While I put more weight in the aggregate view given by Bitcoin Macro Index, the significance of recent data points, in the context of the typical Bitcoin Halving cycle and recent world events tend me to believe the 2008 Gold scenario is currently in play. To be determined.
Chart Of The Week
The Global money supply, as represented by the top 30 global countries fiat currency supply priced in US Dollars, has broken out a new all time high after nearly four years of consolidation. Provided this trend sticks, we can expect a lot of risk assets to continue repricing to the upside, especially hard assets like Bitcoin.
You can track this chart live, including its year-on-year variant, at Capriole.com/Charts. We also added four new charts there this week.
The Bottom Line
I believe we are at a significant turning point, and likely putting the worst of this cycle behind us with the recent visit of $48K. The last 6 months has been a very challenging period to navigate. There was a lack of signal confluence we noted last issue, significant world market events, massive forced Bitcoin selling, election uncertainty and general chop. I believe this period of market consolidation is coming to a close as we exit summer, and I maintain strong conviction that the next 12 months will be the best time out of the last 3 years to be allocated to this asset class.

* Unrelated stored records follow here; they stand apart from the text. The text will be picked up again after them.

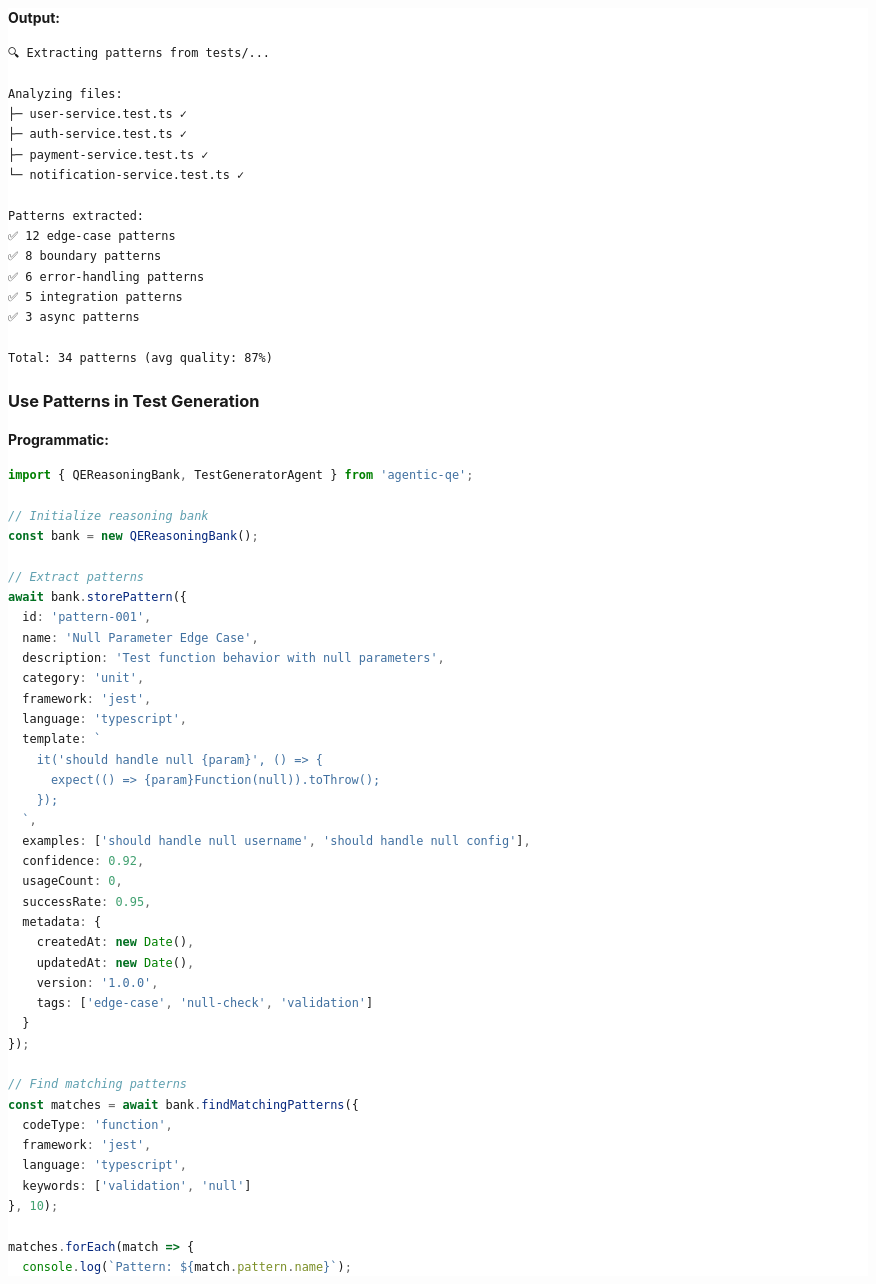 **Output:**
```
🔍 Extracting patterns from tests/...

Analyzing files:
├─ user-service.test.ts ✓
├─ auth-service.test.ts ✓
├─ payment-service.test.ts ✓
└─ notification-service.test.ts ✓

Patterns extracted:
✅ 12 edge-case patterns
✅ 8 boundary patterns
✅ 6 error-handling patterns
✅ 5 integration patterns
✅ 3 async patterns

Total: 34 patterns (avg quality: 87%)
```

### Use Patterns in Test Generation

**Programmatic:**
```typescript
import { QEReasoningBank, TestGeneratorAgent } from 'agentic-qe';

// Initialize reasoning bank
const bank = new QEReasoningBank();

// Extract patterns
await bank.storePattern({
  id: 'pattern-001',
  name: 'Null Parameter Edge Case',
  description: 'Test function behavior with null parameters',
  category: 'unit',
  framework: 'jest',
  language: 'typescript',
  template: `
    it('should handle null {param}', () => {
      expect(() => {param}Function(null)).toThrow();
    });
  `,
  examples: ['should handle null username', 'should handle null config'],
  confidence: 0.92,
  usageCount: 0,
  successRate: 0.95,
  metadata: {
    createdAt: new Date(),
    updatedAt: new Date(),
    version: '1.0.0',
    tags: ['edge-case', 'null-check', 'validation']
  }
});

// Find matching patterns
const matches = await bank.findMatchingPatterns({
  codeType: 'function',
  framework: 'jest',
  language: 'typescript',
  keywords: ['validation', 'null']
}, 10);

matches.forEach(match => {
  console.log(`Pattern: ${match.pattern.name}`);
```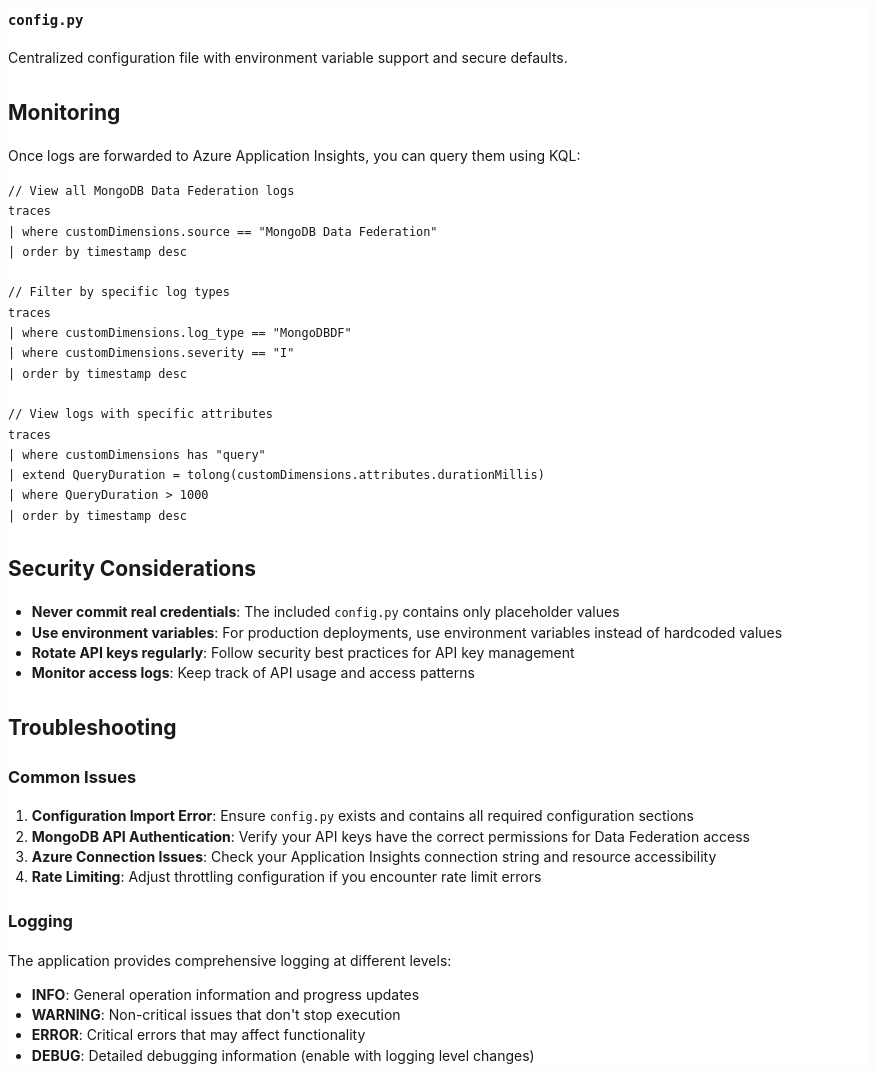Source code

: ### `config.py`
Centralized configuration file with environment variable support and secure defaults.

## Monitoring

Once logs are forwarded to Azure Application Insights, you can query them using KQL:

```kql
// View all MongoDB Data Federation logs
traces 
| where customDimensions.source == "MongoDB Data Federation" 
| order by timestamp desc

// Filter by specific log types
traces 
| where customDimensions.log_type == "MongoDBDF"
| where customDimensions.severity == "I"
| order by timestamp desc

// View logs with specific attributes
traces 
| where customDimensions has "query"
| extend QueryDuration = tolong(customDimensions.attributes.durationMillis)
| where QueryDuration > 1000
| order by timestamp desc
```

## Security Considerations

- **Never commit real credentials**: The included `config.py` contains only placeholder values
- **Use environment variables**: For production deployments, use environment variables instead of hardcoded values
- **Rotate API keys regularly**: Follow security best practices for API key management
- **Monitor access logs**: Keep track of API usage and access patterns

## Troubleshooting

### Common Issues

1. **Configuration Import Error**: Ensure `config.py` exists and contains all required configuration sections
2. **MongoDB API Authentication**: Verify your API keys have the correct permissions for Data Federation access
3. **Azure Connection Issues**: Check your Application Insights connection string and resource accessibility
4. **Rate Limiting**: Adjust throttling configuration if you encounter rate limit errors

### Logging

The application provides comprehensive logging at different levels:
- **INFO**: General operation information and progress updates
- **WARNING**: Non-critical issues that don't stop execution
- **ERROR**: Critical errors that may affect functionality
- **DEBUG**: Detailed debugging information (enable with logging level changes)
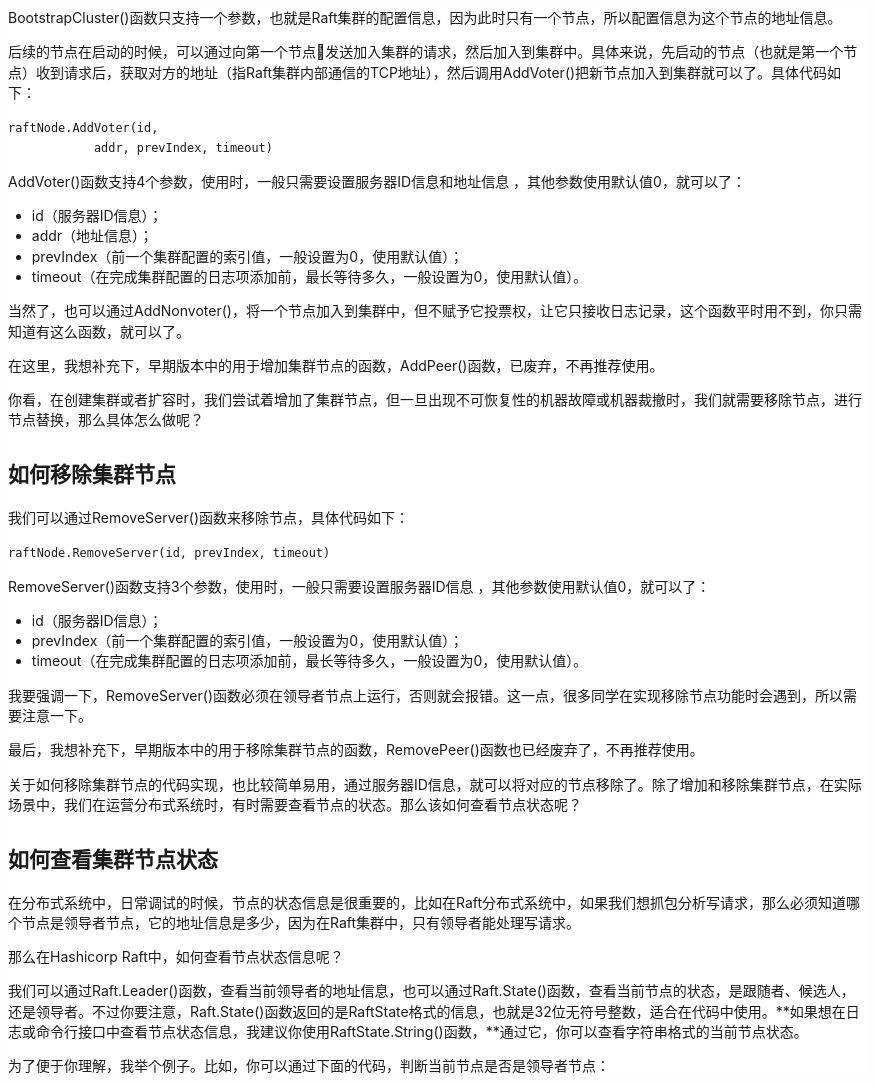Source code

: BootstrapCluster()函数只支持一个参数，也就是Raft集群的配置信息，因为此时只有一个节点，所以配置信息为这个节点的地址信息。

后续的节点在启动的时候，可以通过向第一个节点发送加入集群的请求，然后加入到集群中。具体来说，先启动的节点（也就是第一个节点）收到请求后，获取对方的地址（指Raft集群内部通信的TCP地址），然后调用AddVoter()把新节点加入到集群就可以了。具体代码如下：

```
raftNode.AddVoter(id,  
            addr, prevIndex, timeout)

```

AddVoter()函数支持4个参数，使用时，一般只需要设置服务器ID信息和地址信息 ，其他参数使用默认值0，就可以了：

*   id（服务器ID信息）；
*   addr（地址信息）；
*   prevIndex（前一个集群配置的索引值，一般设置为0，使用默认值）；
*   timeout（在完成集群配置的日志项添加前，最长等待多久，一般设置为0，使用默认值）。

当然了，也可以通过AddNonvoter()，将一个节点加入到集群中，但不赋予它投票权，让它只接收日志记录，这个函数平时用不到，你只需知道有这么函数，就可以了。

在这里，我想补充下，早期版本中的用于增加集群节点的函数，AddPeer()函数，已废弃，不再推荐使用。

你看，在创建集群或者扩容时，我们尝试着增加了集群节点，但一旦出现不可恢复性的机器故障或机器裁撤时，我们就需要移除节点，进行节点替换，那么具体怎么做呢？

## 如何移除集群节点

我们可以通过RemoveServer()函数来移除节点，具体代码如下：

```
raftNode.RemoveServer(id, prevIndex, timeout)

```

RemoveServer()函数支持3个参数，使用时，一般只需要设置服务器ID信息 ，其他参数使用默认值0，就可以了：

*   id（服务器ID信息）；
*   prevIndex（前一个集群配置的索引值，一般设置为0，使用默认值）；
*   timeout（在完成集群配置的日志项添加前，最长等待多久，一般设置为0，使用默认值）。

我要强调一下，RemoveServer()函数必须在领导者节点上运行，否则就会报错。这一点，很多同学在实现移除节点功能时会遇到，所以需要注意一下。

最后，我想补充下，早期版本中的用于移除集群节点的函数，RemovePeer()函数也已经废弃了，不再推荐使用。

关于如何移除集群节点的代码实现，也比较简单易用，通过服务器ID信息，就可以将对应的节点移除了。除了增加和移除集群节点，在实际场景中，我们在运营分布式系统时，有时需要查看节点的状态。那么该如何查看节点状态呢？

## 如何查看集群节点状态

在分布式系统中，日常调试的时候，节点的状态信息是很重要的，比如在Raft分布式系统中，如果我们想抓包分析写请求，那么必须知道哪个节点是领导者节点，它的地址信息是多少，因为在Raft集群中，只有领导者能处理写请求。

那么在Hashicorp Raft中，如何查看节点状态信息呢？

我们可以通过Raft.Leader()函数，查看当前领导者的地址信息，也可以通过Raft.State()函数，查看当前节点的状态，是跟随者、候选人，还是领导者。不过你要注意，Raft.State()函数返回的是RaftState格式的信息，也就是32位无符号整数，适合在代码中使用。**如果想在日志或命令行接口中查看节点状态信息，我建议你使用RaftState.String()函数，**通过它，你可以查看字符串格式的当前节点状态。

为了便于你理解，我举个例子。比如，你可以通过下面的代码，判断当前节点是否是领导者节点：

Given we still have some fundamental data signal discrepancies today, and we are still awaiting the Monthly close; the conservative position would be to await further bullish confirmations (and potentially Q4) to fully clear what is typically the most bearish period of each calendar year for Bitcoin and risk assets.
A question to ask yourself:
How have you felt about Bitcoin recently?
If you are like many people today, you will be quite disenchanted from the last 6 months. Perhaps you are questioning this asset class given the relative strength other assets like Gold and Equities have seen, and perhaps you are even questioning your Bitcoin holdings altogether. From experience we each have these feelings (and see it across social media) near major bottoms. This in itself is not a signal to act upon, but it can be a very useful guide.